'Gradient evaluated at the initial value is not finite' with *very* simple multinomial model!

Hi everyone,

I’m running into issues with the error ‘Gradient evaluated at the initial value is not finite’ whilst trying to fit a very simple model (using cmdstanr). The data is a single observation from a 3-category multinomial distribution, and the simplex of multinomial probabilities, \theta, is parametrised by a single parameter, p, as \theta = (p, 0, 1-p) .

The issue originally arose in trying to specify multi-state capture-mark-recapture models, where the likelihood is a product of multinomials, and the easiest way to define the multinomial probabilities is using matrix products. In my attempt to understand what was going wrong I abstracted away from the mark-recapture setting and simplified, and below is a pair of models which define exactly the same distribution, but the first works and the second doesn’t!

The data is simply

y <- c(30,0,70)

Here’s Model 1, which works perfectly:

data {
  array[3] int<lower=0> y;    
}

parameters {
  real<lower=0,upper=1> p;
}

transformed parameters {
  simplex[3] theta;
  theta = [p,0,1-p]';
}

model {
  y ~ multinomial(theta);
}

Model 2 is very artificial, but is motivated by the multi-state models where the multinomial probabilities are defined using matrix products.

data {
  array[3] int<lower=0> y;     
}

transformed data {
  matrix[3,2] A = [ [1, 1], [0, 1], [-1, 1] ];
  vector[3] b = [0,0,1]';
}

parameters {
  real<lower=0,upper=1> p;
}

transformed parameters {
  simplex[3] theta;
  vector[2] x = [p,0]';
  theta = A*x + b;
}

model {
  y ~ multinomial(theta);
}

As I understand it, Model 1 and Model 2 define exactly the same posterior: the value of \theta = Ax + b should equal (p,0,1-p), as defined directly in Model 1. So why does Model 2 throw the infinite gradient error?

I believe the error is related to the presence of the zero in the multinomial probabilities \theta = (p, 0, 1-p), but that cannot be the whole story, because it’s not an issue for Model 1. So I assume it is something to do with this zero and the way the autodiff / chain rule handles the matrix products that define \theta in Model 2?

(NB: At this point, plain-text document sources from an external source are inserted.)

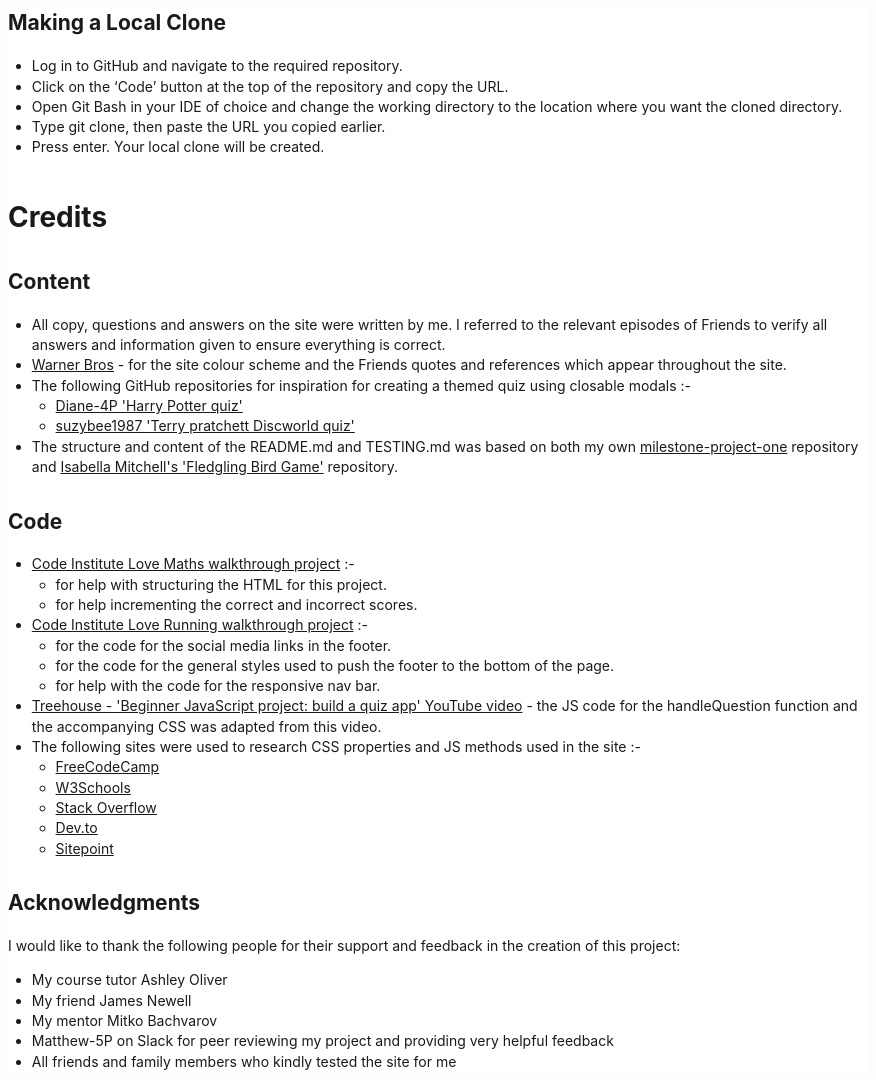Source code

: ## Making a Local Clone
* Log in to GitHub and navigate to the required repository.
* Click on the ‘Code’ button at the top of the repository and copy the URL. 
* Open Git Bash in your IDE of choice and change the working directory to the location where you want the cloned directory.
* Type git clone, then paste the URL you copied earlier.
* Press enter. Your local clone will be created.

# Credits
## Content
* All copy, questions and answers on the site were written by me. I referred to the relevant episodes of Friends to verify all answers and information given to ensure everything is correct.
* [Warner Bros](https://www.warnerbros.co.uk/tv/friends) - for the site colour scheme and the Friends quotes and references which appear throughout the site.
* The following GitHub repositories for inspiration for creating a themed quiz using closable modals :-
     * [Diane-4P 'Harry Potter quiz'](https://github.com/Diane-4P/harry-potter-quiz?tab=readme-ov-file)  
     * [suzybee1987 'Terry pratchett Discworld quiz'](https://github.com/suzybee1987/milestone-2) 
* The structure and content of the README.md and TESTING.md was based on both my own [milestone-project-one](https://github.com/lucyinthesky2111/milestone-project-one) repository and [Isabella Mitchell's 'Fledgling Bird Game'](https://github.com/Isabella-Mitchell/fledgling-bird-game) repository.
 
## Code
* [Code Institute Love Maths walkthrough project](https://github.com/Code-Institute-Solutions/love-maths-2.0-sourcecode) :-
  - for help with structuring the HTML for this project.
  - for help incrementing the correct and incorrect scores.
* [Code Institute Love Running walkthrough project](https://github.com/Code-Institute-Solutions/love-running-v3) :-
  - for the code for the social media links in the footer. 
  - for the code for the general styles used to push the footer to the bottom of the page. 
  - for help with the code for the responsive nav bar.
* [Treehouse - 'Beginner JavaScript project: build a quiz app' YouTube video](https://www.youtube.com/watch?v=_FnFPmA87XU&t=1000s) - the JS code for the handleQuestion function and the accompanying CSS was adapted from this video.
* The following sites were used to research CSS properties and JS methods used in the site :-
     * [FreeCodeCamp](https://www.freecodecamp.org/)
     * [W3Schools](https://www.w3schools.com/)
     * [Stack Overflow](https://stackoverflow.com/questions)
     * [Dev.to](https://dev.to/)
     * [Sitepoint](https://www.sitepoint.com/simple-javascript-quiz/#demo) 

## Acknowledgments
I would like to thank the following people for their support and feedback in the creation of this project: 
* My course tutor Ashley Oliver  
* My friend James Newell  
* My mentor Mitko Bachvarov 
* Matthew-5P on Slack for peer reviewing my project and providing very helpful feedback
* All friends and family members who kindly tested the site for me 

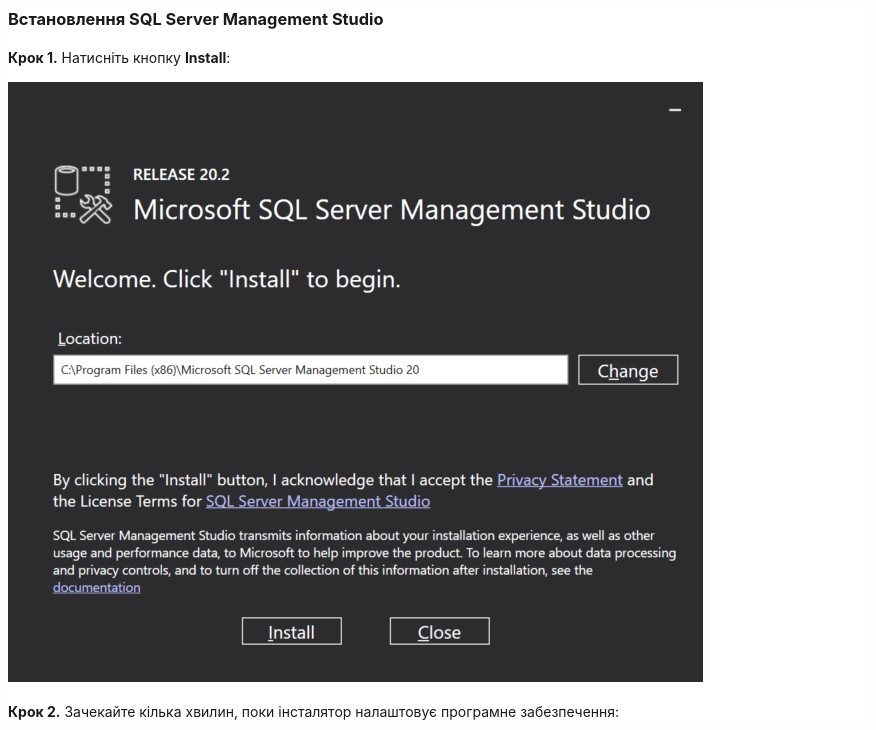 ### Встановлення SQL Server Management Studio

**Крок 1.** Натисніть кнопку **Install**:

![](https://github.com/Data-Analytics-for-beginners/DataAnalyticsCourse/blob/main/IMAGES/Install-SSMS-1.png)

**Крок 2.** Зачекайте кілька хвилин, поки інсталятор налаштовує програмне забезпечення:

I’d be very grateful for any explanations and solutions!

1 Like

You put your finger on the source of the problem—chain rule going bad. Let’s see where.

You can use slightly more compact notation here.

As an aside, this is super dangerous as it’s going to fail whenever y[2] != 0.

Your second example is equivalent to the simpler example:

simplex[3] theta = [ p, 0 * p, 1 - p];

What’s going on is that we are going to pass 0 * p as the second argument to the multinomial. That’s going to evaluate log(y^(0 * p)) with y = 0 as (0 * p) * log(0) as part of evaluating the multinomial, which is going to propagate the -infinity value of log(0) back to p.

Thus 0 * p will indeed behave differently than 0 in this context because there’s nothing to pass the infinite derivative to in that case.

I’m afraid there’s not much we can do to fix this as it would require symbolic math to reduce the 0 * p to 0 without propagating derivatives down to p.

2 Likes

Hey @Bob_Carpenter just want to double check that it’s totally clear to you that this couldn’t be fixed with a patch for multiply_log(0, 0) has infinite gradient · Issue #2494 · stan-dev/math · GitHub. Not saying that it can, but it seems so closely related that I just wonder if it might.